Quote:
Originally Posted by Blarg
I agree that any ancillary materials, biographical or not, might possibly lend some insight into a work. But I also feel that some reading about an author's life is used not just as a supplement to but as a replacement for either insight into the author's works or the simple chore of reading them.
At any rate I believe that reading is often much too much these days "about" materials rather than of the original materials themselves. It can be very intellectually lazy.
Relying too much, or too early in one's reading of an author or his particular texts, on the opinions of others can also leave one fairly defenseless against being hoodwinked by another's agenda, limited or incorrect understanding, or well-presented mere personal quirks. Marxists, feminists, reactionaries, ethno-centrists, overly-religious types, and adherents to all sorts of schools of thought can all have a stake in training a reader to read wrong. Careers and great social status have been built on it. Many of those people are quite good at what they do, and certainly a match for an as yet ignorant new reader. It is easy to find a slant on something; finding a view with depth and balance is much harder.
Acquiring a balanced view of an author, I believe, is best and most easily done by simply reading a lot of him, and reading some of his work a few times. Until a reader has thoroughly explored an author's writing itself, outside speculations, criticism, and stories and polemics about the author will be of very limited value. How can a reader know the worth of a critic's take on a thing when he doesn't yet know the thing himself anyway? What is there to compare and judge against? Nothing. He is in danger of merely regurgitating someone else's ideas and, worse, mistaking them for his own. That would be taking an opportunity for intellectual -- and who knows, maybe spiritual? emotional? creative? whatever -- growth and turning it into a dead end. What a terrific waste.
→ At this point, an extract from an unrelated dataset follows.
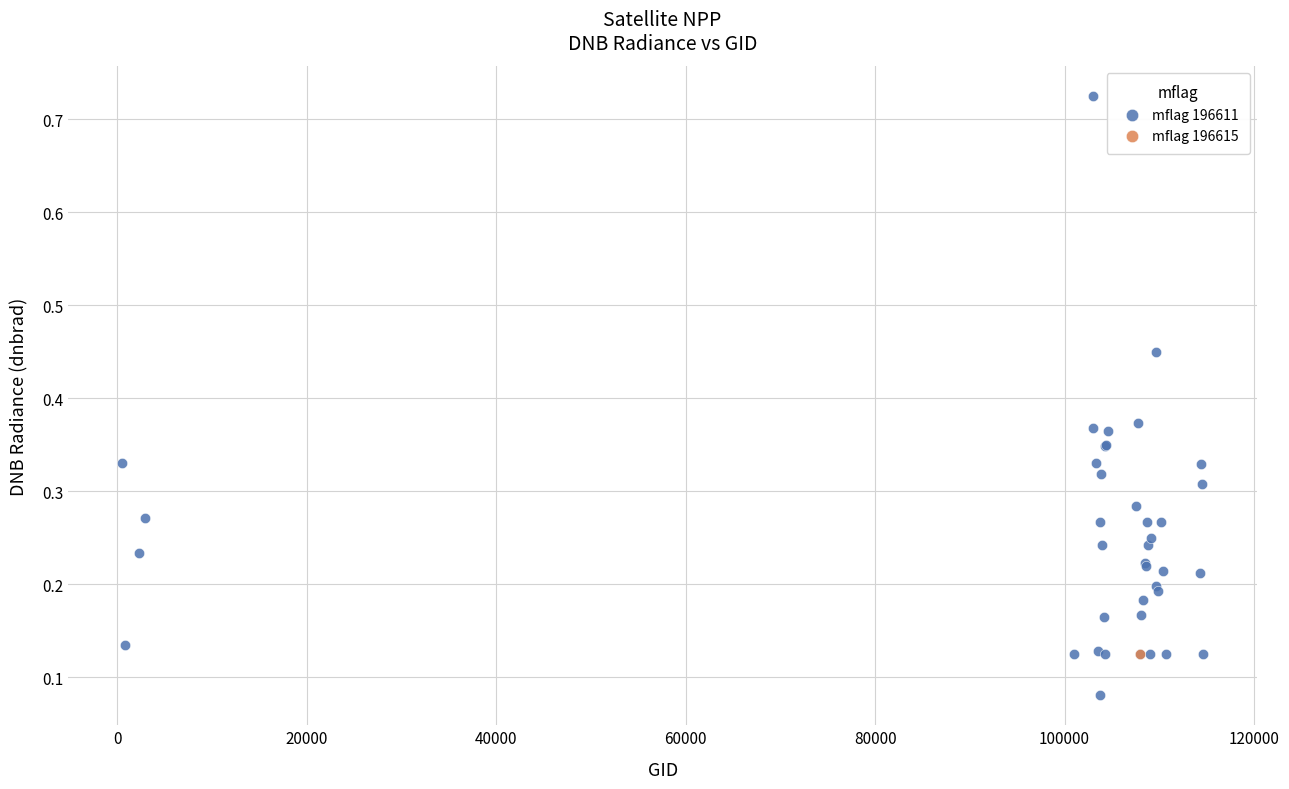

What are all the series names shown in the legend?

mflag 196611, mflag 196615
I'm sure the original author has often done his very best to give us something to prompt some sort of growth in understanding or spirit, or that he feels is of such great value that the work was worth the bother of what may have been months or years of effort. At any rate, I feel we owe him the benefit of the doubt when we set out to read him, and that the best way to find out is to go straight to the source. There will plenty of time for the cacaphony of the world and all its misbalanced needs to pull us back and try to slap us about with its thoughts on the matter.
A few objections. First, though, I believe we can learn much of what a work is about simply by reading the work itself. Many writers, however, haven't left all that much. In fact, even Shakespeare only wrote thirty seven plays, a little over a hundred sonnets, and a couple other poems. Yet the field of Shakespeare studies continues to be rich and vibrant. What makes it so? I think, in part, it's the new approaches various trained critics and readers bring to the study of Shakespeare. Why not bring in Freud and Marx? These are the two key influences for much of 20th century thought, and they have conditioned our reading of the plays. (As have, say, the performances staged by various directors, themselves influenced by these key figures.) I think it's impossible to read, for example, Jan Kott's
Shakespeare, Our Contemporary without giving some credence to his readings of Shakespeare based on his own experience. Even far-ranging critics such as Frank Kermode return to studies of Shakespeare that simply look at Shakespeare's language in the plays.
Also, most teachers and critics have read far more of both the primary and secondary works than any of us will ever read in a lifetime. In one bookcase at home, I have much of Ezra Pound's poetry, a couple volumes of translations, another five or six books of his criticism, and perhaps forty secondary studies, including biographies and critical studies. Although that sounds like a lot, it's not even a dent in all the work by and about Pound. But I know my understanding of the work has been enlarged considerably by teachers and critics.
I will concede that I have spent time reading and rereading the original work of many authors, but, for the most part, I have found that criticism of all kinds--from the purely textual to the most recondite--has been a benefit over the years, enabling me to become a better reader of the original work.
Of course, I'm pretty good at resisting dogma too.